(RECORDS FOR PROCESSING)
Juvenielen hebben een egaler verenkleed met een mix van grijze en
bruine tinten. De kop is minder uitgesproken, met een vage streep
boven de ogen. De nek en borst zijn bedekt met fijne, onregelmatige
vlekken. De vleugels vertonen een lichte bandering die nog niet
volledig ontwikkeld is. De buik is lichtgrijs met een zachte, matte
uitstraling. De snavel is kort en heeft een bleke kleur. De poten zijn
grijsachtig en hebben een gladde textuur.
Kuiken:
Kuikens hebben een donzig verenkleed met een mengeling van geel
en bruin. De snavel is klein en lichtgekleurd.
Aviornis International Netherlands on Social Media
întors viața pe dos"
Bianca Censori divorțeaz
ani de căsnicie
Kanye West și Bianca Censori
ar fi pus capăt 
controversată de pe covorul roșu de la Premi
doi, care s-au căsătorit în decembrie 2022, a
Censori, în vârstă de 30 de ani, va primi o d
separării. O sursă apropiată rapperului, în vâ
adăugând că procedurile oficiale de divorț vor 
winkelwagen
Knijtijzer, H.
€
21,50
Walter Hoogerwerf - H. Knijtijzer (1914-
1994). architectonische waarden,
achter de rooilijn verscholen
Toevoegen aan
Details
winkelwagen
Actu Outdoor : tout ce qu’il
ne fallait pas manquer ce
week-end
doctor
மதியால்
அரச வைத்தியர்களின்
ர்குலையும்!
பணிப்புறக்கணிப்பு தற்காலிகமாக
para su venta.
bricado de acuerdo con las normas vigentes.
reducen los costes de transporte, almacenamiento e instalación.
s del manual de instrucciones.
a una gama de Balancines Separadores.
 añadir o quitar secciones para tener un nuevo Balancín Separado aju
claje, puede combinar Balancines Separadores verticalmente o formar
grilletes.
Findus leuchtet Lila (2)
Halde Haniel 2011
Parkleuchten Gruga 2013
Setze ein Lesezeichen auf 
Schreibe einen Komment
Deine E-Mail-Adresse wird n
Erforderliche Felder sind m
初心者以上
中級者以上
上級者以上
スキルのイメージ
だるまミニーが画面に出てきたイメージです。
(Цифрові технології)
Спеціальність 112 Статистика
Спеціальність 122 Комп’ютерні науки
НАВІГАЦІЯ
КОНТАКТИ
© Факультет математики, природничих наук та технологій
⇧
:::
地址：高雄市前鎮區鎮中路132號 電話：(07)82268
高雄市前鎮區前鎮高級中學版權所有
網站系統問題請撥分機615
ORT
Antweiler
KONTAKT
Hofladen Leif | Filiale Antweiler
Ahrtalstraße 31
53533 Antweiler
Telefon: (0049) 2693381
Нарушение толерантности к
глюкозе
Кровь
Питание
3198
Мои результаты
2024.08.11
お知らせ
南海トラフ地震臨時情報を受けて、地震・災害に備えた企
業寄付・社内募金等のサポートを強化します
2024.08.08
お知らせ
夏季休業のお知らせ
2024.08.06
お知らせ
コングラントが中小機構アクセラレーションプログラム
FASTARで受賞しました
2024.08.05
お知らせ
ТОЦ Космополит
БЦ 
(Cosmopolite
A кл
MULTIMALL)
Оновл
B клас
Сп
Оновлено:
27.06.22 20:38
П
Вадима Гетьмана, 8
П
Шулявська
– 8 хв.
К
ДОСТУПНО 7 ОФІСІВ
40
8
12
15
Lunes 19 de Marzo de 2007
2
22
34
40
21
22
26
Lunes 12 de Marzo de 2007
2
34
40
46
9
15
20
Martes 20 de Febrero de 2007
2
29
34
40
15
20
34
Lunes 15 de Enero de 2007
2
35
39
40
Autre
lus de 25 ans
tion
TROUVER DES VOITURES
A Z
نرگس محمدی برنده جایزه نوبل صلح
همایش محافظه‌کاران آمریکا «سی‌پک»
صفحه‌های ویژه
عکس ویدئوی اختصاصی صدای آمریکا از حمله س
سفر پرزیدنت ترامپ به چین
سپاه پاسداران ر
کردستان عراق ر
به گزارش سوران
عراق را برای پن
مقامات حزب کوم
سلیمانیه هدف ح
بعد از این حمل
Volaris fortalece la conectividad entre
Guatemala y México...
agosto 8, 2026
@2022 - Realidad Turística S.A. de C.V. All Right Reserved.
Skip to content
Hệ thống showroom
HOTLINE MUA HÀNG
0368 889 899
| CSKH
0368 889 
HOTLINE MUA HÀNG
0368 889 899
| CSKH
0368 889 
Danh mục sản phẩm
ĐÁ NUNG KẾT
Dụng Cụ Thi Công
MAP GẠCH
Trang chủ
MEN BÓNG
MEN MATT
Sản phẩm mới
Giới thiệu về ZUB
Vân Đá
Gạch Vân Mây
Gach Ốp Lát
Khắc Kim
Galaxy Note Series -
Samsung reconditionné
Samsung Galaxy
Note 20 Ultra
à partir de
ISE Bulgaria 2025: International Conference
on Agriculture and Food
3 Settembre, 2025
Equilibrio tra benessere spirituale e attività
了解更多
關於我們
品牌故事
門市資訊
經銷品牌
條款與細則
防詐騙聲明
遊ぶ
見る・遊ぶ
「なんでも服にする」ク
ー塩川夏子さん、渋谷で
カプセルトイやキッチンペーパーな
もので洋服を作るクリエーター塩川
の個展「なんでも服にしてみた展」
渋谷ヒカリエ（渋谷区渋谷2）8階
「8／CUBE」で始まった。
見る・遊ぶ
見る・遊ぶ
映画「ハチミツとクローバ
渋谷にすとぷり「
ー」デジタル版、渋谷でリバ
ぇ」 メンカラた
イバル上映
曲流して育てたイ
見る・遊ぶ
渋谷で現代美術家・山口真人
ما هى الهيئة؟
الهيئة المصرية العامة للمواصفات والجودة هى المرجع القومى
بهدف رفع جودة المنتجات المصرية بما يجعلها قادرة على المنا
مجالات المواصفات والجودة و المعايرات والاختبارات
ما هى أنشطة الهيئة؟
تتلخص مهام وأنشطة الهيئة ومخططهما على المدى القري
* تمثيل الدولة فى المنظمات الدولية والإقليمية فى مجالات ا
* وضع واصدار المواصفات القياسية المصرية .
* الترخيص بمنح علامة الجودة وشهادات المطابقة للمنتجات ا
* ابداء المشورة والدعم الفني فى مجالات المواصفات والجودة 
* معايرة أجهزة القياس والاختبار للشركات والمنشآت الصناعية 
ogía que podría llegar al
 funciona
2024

(REQUIRED WORK) Reproduce every line of the listing above verbatim, keeping each character and line break unchanged.

(THE ANSWER)
Juvenielen hebben een egaler verenkleed met een mix van grijze en
bruine tinten. De kop is minder uitgesproken, met een vage streep
boven de ogen. De nek en borst zijn bedekt met fijne, onregelmatige
vlekken. De vleugels vertonen een lichte bandering die nog niet
volledig ontwikkeld is. De buik is lichtgrijs met een zachte, matte
uitstraling. De snavel is kort en heeft een bleke kleur. De poten zijn
grijsachtig en hebben een gladde textuur.
Kuiken:
Kuikens hebben een donzig verenkleed met een mengeling van geel
en bruin. De snavel is klein en lichtgekleurd.
Aviornis International Netherlands on Social Media
întors viața pe dos"
Bianca Censori divorțeaz
ani de căsnicie
Kanye West și Bianca Censori
ar fi pus capăt 
controversată de pe covorul roșu de la Premi
doi, care s-au căsătorit în decembrie 2022, a
Censori, în vârstă de 30 de ani, va primi o d
separării. O sursă apropiată rapperului, în vâ
adăugând că procedurile oficiale de divorț vor 
winkelwagen
Knijtijzer, H.
€
21,50
Walter Hoogerwerf - H. Knijtijzer (1914-
1994). architectonische waarden,
achter de rooilijn verscholen
Toevoegen aan
Details
winkelwagen
Actu Outdoor : tout ce qu’il
ne fallait pas manquer ce
week-end
doctor
மதியால்
அரச வைத்தியர்களின்
ர்குலையும்!
பணிப்புறக்கணிப்பு தற்காலிகமாக
para su venta.
bricado de acuerdo con las normas vigentes.
reducen los costes de transporte, almacenamiento e instalación.
s del manual de instrucciones.
a una gama de Balancines Separadores.
 añadir o quitar secciones para tener un nuevo Balancín Separado aju
claje, puede combinar Balancines Separadores verticalmente o formar
grilletes.
Findus leuchtet Lila (2)
Halde Haniel 2011
Parkleuchten Gruga 2013
Setze ein Lesezeichen auf 
Schreibe einen Komment
Deine E-Mail-Adresse wird n
Erforderliche Felder sind m
初心者以上
中級者以上
上級者以上
スキルのイメージ
だるまミニーが画面に出てきたイメージです。
(Цифрові технології)
Спеціальність 112 Статистика
Спеціальність 122 Комп’ютерні науки
НАВІГАЦІЯ
КОНТАКТИ
© Факультет математики, природничих наук та технологій
⇧
:::
地址：高雄市前鎮區鎮中路132號 電話：(07)82268
高雄市前鎮區前鎮高級中學版權所有
網站系統問題請撥分機615
ORT
Antweiler
KONTAKT
Hofladen Leif | Filiale Antweiler
Ahrtalstraße 31
53533 Antweiler
Telefon: (0049) 2693381
Нарушение толерантности к
глюкозе
Кровь
Питание
3198
Мои результаты
2024.08.11
お知らせ
南海トラフ地震臨時情報を受けて、地震・災害に備えた企
業寄付・社内募金等のサポートを強化します
2024.08.08
お知らせ
夏季休業のお知らせ
2024.08.06
お知らせ
コングラントが中小機構アクセラレーションプログラム
FASTARで受賞しました
2024.08.05
お知らせ
ТОЦ Космополит
БЦ 
(Cosmopolite
A кл
MULTIMALL)
Оновл
B клас
Сп
Оновлено:
27.06.22 20:38
П
Вадима Гетьмана, 8
П
Шулявська
– 8 хв.
К
ДОСТУПНО 7 ОФІСІВ
40
8
12
15
Lunes 19 de Marzo de 2007
2
22
34
40
21
22
26
Lunes 12 de Marzo de 2007
2
34
40
46
9
15
20
Martes 20 de Febrero de 2007
2
29
34
40
15
20
34
Lunes 15 de Enero de 2007
2
35
39
40
Autre
lus de 25 ans
tion
TROUVER DES VOITURES
A Z
نرگس محمدی برنده جایزه نوبل صلح
همایش محافظه‌کاران آمریکا «سی‌پک»
صفحه‌های ویژه
عکس ویدئوی اختصاصی صدای آمریکا از حمله س
سفر پرزیدنت ترامپ به چین
سپاه پاسداران ر
کردستان عراق ر
به گزارش سوران
عراق را برای پن
مقامات حزب کوم
سلیمانیه هدف ح
بعد از این حمل
Volaris fortalece la conectividad entre
Guatemala y México...
agosto 8, 2026
@2022 - Realidad Turística S.A. de C.V. All Right Reserved.
Skip to content
Hệ thống showroom
HOTLINE MUA HÀNG
0368 889 899
| CSKH
0368 889 
HOTLINE MUA HÀNG
0368 889 899
| CSKH
0368 889 
Danh mục sản phẩm
ĐÁ NUNG KẾT
Dụng Cụ Thi Công
MAP GẠCH
Trang chủ
MEN BÓNG
MEN MATT
Sản phẩm mới
Giới thiệu về ZUB
Vân Đá
Gạch Vân Mây
Gach Ốp Lát
Khắc Kim
Galaxy Note Series -
Samsung reconditionné
Samsung Galaxy
Note 20 Ultra
à partir de
ISE Bulgaria 2025: International Conference
on Agriculture and Food
3 Settembre, 2025
Equilibrio tra benessere spirituale e attività
了解更多
關於我們
品牌故事
門市資訊
經銷品牌
條款與細則
防詐騙聲明
遊ぶ
見る・遊ぶ
「なんでも服にする」ク
ー塩川夏子さん、渋谷で
カプセルトイやキッチンペーパーな
もので洋服を作るクリエーター塩川
の個展「なんでも服にしてみた展」
渋谷ヒカリエ（渋谷区渋谷2）8階
「8／CUBE」で始まった。
見る・遊ぶ
見る・遊ぶ
映画「ハチミツとクローバ
渋谷にすとぷり「
ー」デジタル版、渋谷でリバ
ぇ」 メンカラた
イバル上映
曲流して育てたイ
見る・遊ぶ
渋谷で現代美術家・山口真人
ما هى الهيئة؟
الهيئة المصرية العامة للمواصفات والجودة هى المرجع القومى
بهدف رفع جودة المنتجات المصرية بما يجعلها قادرة على المنا
مجالات المواصفات والجودة و المعايرات والاختبارات
ما هى أنشطة الهيئة؟
تتلخص مهام وأنشطة الهيئة ومخططهما على المدى القري
* تمثيل الدولة فى المنظمات الدولية والإقليمية فى مجالات ا
* وضع واصدار المواصفات القياسية المصرية .
* الترخيص بمنح علامة الجودة وشهادات المطابقة للمنتجات ا
* ابداء المشورة والدعم الفني فى مجالات المواصفات والجودة 
* معايرة أجهزة القياس والاختبار للشركات والمنشآت الصناعية 
ogía que podría llegar al
 funciona
2024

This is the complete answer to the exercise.